Follow up studies showed that most of our patients recovered without appreciable neurological sequelae and resumed a normal life. The mortality in our series is low (3%), comparable with some other series.33 Indefinite confinement to bed or wheelchair or prolonged mechanical ventilator dependence was not found in our patients. These results indicate that Guillain-Barré syndrome is a disease with a good prognosis in patients who survive the acute stage. On the other hand, FS is not always benign although it has been considered to be a disease with a uniformly benign course.4 Persistent disability due to ataxia did occur in our two patients with FS.

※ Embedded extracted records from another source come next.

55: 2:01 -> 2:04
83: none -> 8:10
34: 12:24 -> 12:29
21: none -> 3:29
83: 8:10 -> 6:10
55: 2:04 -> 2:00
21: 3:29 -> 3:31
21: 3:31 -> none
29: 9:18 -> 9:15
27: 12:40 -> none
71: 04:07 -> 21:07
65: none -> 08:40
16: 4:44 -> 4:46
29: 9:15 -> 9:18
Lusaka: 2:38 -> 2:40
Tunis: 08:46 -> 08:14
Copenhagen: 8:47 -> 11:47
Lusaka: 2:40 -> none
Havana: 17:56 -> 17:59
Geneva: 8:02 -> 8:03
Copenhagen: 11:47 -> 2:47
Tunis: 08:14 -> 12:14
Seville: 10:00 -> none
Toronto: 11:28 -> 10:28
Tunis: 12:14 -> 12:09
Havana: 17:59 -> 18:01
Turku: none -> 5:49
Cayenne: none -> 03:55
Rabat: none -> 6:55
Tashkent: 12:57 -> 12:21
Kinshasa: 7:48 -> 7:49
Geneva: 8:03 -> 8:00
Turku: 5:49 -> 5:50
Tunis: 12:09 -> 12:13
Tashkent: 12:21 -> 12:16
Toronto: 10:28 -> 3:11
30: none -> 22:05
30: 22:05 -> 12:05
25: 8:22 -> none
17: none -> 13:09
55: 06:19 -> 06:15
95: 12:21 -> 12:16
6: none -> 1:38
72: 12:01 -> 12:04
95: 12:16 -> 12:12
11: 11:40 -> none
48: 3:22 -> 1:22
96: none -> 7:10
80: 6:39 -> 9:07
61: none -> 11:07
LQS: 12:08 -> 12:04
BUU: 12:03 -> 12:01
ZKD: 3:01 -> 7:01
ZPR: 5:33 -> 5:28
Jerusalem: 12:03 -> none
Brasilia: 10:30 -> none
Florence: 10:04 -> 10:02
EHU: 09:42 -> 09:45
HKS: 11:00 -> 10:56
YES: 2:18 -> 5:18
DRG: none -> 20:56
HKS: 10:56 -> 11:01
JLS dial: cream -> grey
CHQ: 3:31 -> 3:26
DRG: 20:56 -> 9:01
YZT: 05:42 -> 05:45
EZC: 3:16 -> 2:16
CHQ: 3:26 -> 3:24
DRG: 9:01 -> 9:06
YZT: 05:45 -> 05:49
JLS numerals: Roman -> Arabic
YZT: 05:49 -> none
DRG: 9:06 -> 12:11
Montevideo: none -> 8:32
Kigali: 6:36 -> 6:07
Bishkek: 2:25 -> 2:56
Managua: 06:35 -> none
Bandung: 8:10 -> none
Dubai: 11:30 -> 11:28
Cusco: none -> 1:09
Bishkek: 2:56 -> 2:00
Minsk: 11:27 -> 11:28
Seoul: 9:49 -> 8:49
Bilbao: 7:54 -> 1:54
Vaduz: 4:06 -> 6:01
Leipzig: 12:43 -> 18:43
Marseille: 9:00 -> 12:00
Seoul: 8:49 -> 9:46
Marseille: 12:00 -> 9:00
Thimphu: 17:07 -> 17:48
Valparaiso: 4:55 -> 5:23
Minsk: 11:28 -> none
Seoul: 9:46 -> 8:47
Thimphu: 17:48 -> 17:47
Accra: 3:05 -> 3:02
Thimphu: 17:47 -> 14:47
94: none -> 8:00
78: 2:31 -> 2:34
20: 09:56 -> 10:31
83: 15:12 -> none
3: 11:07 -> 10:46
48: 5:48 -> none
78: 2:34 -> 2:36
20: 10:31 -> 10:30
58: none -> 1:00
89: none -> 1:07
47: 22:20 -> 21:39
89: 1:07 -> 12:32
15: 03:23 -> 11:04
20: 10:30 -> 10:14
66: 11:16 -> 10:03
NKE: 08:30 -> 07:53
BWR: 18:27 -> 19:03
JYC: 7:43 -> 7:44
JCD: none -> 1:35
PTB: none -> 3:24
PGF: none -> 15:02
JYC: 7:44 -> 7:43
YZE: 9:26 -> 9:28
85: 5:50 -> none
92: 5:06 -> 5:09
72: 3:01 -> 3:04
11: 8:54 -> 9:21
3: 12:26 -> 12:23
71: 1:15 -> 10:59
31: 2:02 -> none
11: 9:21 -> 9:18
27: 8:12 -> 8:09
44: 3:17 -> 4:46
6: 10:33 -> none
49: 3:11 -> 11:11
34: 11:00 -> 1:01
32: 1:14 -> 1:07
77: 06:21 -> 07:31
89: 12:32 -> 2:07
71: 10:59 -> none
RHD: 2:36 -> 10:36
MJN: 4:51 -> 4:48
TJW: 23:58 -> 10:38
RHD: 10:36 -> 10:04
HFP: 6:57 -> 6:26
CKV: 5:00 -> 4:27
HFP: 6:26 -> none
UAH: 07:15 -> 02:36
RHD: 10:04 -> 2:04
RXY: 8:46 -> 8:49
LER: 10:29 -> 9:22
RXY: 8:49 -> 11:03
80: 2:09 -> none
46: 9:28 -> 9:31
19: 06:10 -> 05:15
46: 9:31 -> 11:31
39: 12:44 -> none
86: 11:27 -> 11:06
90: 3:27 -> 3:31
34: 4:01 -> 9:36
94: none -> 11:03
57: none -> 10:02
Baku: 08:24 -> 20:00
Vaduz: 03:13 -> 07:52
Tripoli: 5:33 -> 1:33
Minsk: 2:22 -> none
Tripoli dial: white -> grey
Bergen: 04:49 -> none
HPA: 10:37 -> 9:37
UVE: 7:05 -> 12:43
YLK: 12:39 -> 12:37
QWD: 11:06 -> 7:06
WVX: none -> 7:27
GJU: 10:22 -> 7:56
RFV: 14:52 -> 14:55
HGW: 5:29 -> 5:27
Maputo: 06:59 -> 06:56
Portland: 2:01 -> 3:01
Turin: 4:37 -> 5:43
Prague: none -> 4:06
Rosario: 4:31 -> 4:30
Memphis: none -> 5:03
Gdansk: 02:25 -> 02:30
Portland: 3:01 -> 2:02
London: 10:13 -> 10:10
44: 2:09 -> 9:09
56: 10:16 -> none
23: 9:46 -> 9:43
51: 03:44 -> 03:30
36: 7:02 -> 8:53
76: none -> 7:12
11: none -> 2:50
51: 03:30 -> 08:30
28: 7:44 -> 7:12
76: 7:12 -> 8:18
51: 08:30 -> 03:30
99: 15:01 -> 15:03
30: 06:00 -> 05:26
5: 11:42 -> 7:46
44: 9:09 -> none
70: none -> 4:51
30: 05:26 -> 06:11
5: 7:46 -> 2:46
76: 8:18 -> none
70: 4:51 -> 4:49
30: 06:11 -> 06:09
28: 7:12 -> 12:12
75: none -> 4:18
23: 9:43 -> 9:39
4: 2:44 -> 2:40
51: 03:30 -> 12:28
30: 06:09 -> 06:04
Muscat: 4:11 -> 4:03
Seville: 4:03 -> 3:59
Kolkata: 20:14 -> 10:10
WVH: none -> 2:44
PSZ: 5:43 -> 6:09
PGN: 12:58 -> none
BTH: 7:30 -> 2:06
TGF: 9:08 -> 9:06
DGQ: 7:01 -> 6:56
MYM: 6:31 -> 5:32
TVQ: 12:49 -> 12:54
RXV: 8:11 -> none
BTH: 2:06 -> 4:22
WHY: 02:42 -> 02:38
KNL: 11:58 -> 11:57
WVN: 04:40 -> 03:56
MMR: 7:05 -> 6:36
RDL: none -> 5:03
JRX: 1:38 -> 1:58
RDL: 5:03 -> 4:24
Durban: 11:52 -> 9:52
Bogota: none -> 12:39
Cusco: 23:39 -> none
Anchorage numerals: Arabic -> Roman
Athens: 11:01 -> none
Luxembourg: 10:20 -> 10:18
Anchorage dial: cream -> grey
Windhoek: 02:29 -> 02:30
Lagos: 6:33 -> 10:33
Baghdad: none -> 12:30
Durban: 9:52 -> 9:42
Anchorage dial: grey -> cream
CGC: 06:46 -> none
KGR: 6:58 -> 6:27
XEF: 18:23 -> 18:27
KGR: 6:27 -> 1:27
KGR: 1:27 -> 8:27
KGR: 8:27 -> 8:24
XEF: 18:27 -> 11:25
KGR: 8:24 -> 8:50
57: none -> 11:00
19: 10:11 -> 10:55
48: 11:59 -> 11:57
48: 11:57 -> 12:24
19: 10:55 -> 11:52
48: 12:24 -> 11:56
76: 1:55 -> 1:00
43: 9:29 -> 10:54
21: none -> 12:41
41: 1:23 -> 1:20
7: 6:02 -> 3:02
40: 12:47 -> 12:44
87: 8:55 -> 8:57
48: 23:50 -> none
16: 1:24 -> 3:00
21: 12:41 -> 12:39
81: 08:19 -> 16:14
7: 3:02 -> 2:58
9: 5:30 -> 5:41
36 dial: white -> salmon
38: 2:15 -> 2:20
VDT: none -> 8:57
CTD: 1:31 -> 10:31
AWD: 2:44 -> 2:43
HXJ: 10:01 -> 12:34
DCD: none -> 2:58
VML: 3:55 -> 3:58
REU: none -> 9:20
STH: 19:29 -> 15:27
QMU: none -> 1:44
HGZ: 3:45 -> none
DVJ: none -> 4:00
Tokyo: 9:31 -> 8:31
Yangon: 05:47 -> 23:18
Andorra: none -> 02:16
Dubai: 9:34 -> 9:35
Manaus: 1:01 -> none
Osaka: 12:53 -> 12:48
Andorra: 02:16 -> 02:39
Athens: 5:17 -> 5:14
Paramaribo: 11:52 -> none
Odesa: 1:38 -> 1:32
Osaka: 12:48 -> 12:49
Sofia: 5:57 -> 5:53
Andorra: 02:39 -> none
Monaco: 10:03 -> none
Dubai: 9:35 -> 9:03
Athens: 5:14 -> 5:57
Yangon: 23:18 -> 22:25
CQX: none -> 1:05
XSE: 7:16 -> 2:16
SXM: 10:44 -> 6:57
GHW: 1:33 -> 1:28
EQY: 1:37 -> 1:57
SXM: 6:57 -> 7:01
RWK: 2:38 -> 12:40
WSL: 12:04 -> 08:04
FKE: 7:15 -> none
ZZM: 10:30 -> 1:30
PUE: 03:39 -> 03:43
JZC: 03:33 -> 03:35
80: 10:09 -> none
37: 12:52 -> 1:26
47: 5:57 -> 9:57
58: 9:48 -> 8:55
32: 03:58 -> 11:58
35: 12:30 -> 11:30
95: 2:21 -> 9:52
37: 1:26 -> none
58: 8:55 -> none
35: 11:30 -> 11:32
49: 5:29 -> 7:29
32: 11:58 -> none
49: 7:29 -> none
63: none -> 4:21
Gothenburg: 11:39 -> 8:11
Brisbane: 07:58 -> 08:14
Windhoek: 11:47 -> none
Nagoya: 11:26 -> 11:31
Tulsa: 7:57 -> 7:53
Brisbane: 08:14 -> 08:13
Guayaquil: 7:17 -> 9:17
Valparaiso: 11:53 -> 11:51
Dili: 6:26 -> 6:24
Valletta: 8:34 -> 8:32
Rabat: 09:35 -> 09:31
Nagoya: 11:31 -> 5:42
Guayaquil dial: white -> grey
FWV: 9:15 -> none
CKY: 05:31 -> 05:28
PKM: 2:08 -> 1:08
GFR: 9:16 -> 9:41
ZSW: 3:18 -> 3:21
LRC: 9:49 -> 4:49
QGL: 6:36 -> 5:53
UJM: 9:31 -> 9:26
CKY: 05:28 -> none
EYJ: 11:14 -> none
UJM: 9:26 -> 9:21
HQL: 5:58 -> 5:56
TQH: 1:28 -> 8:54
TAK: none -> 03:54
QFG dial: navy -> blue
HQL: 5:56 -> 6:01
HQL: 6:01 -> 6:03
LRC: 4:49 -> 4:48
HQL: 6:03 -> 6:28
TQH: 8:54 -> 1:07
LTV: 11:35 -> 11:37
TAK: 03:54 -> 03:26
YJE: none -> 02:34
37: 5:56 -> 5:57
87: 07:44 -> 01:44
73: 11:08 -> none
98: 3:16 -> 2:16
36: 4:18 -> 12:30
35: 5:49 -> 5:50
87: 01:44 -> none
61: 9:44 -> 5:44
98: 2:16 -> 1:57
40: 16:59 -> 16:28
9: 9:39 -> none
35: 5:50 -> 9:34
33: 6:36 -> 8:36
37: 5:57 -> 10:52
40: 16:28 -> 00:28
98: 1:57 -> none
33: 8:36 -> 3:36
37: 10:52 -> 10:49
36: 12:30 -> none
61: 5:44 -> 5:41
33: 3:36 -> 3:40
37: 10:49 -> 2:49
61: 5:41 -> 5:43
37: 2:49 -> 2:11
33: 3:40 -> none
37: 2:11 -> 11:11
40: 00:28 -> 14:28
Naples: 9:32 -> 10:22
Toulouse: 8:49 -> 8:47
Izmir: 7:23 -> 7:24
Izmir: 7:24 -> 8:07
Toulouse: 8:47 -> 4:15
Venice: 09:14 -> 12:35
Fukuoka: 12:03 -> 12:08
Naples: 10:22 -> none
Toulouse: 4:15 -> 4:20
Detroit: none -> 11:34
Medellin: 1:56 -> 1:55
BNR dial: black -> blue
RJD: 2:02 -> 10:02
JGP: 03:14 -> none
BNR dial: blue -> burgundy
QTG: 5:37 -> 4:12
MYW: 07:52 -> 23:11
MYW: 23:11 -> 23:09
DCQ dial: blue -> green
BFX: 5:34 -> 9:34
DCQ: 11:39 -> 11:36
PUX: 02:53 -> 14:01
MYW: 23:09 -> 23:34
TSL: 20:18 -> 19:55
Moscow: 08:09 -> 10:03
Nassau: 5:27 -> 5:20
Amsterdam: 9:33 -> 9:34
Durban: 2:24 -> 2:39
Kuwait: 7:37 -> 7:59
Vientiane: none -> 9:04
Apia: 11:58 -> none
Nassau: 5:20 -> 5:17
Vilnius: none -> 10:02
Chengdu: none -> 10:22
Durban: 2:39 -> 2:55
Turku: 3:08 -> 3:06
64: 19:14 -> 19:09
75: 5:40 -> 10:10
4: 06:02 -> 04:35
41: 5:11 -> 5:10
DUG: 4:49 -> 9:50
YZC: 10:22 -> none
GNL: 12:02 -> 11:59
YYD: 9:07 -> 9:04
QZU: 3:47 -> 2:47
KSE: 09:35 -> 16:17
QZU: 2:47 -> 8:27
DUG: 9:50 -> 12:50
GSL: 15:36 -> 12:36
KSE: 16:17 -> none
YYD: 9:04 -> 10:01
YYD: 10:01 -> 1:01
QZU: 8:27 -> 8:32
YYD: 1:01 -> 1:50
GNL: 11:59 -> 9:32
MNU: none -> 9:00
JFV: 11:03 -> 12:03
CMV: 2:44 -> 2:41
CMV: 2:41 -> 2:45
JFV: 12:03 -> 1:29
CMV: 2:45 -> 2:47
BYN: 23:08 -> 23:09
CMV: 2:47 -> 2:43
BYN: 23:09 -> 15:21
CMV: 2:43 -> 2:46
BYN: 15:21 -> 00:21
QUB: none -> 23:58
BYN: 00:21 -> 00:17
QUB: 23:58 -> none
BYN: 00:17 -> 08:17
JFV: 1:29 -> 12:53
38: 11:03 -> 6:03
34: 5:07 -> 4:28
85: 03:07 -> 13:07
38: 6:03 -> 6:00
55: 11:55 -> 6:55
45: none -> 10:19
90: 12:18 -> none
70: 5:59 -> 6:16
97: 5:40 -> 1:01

Previous studies on Guillain-Barré syndrome have identified several clinical features in patients associated with a poor outcome. These include old age, rapid progression of the illness, and ventilator dependence.14 34-36 Electrophysiological studies have been reported to be more precise in predicting a poor prognosis; the criteria used previously included mean CMAP amplitude ⩽ 20%34 or 10%36 of lower limit of normal, and compound abductor pollicis brevis muscle action potentials being absent or <1 mV.14 35 Appreciable short term benefits from plasmapheresis as shown by the decrease in the duration of artificial ventilation, the time to onset of motor recovery, and the time to walk independently, have been noted.33 34 37 38In addition, a long term beneficial effect from plasmapheresis was seen in one study.39 In our study, three features correlated with a poor outcome: ventilator dependence, a low mean CMAP amplitude (⩽ 10% of lower limit of normal), and age greater than 40 years. Considerable clinical improvement shortly after the beginning of plasmapheresis was found in most of our patients who received this treatment. However, a long term beneficial effect of plasmapheresis was not detected.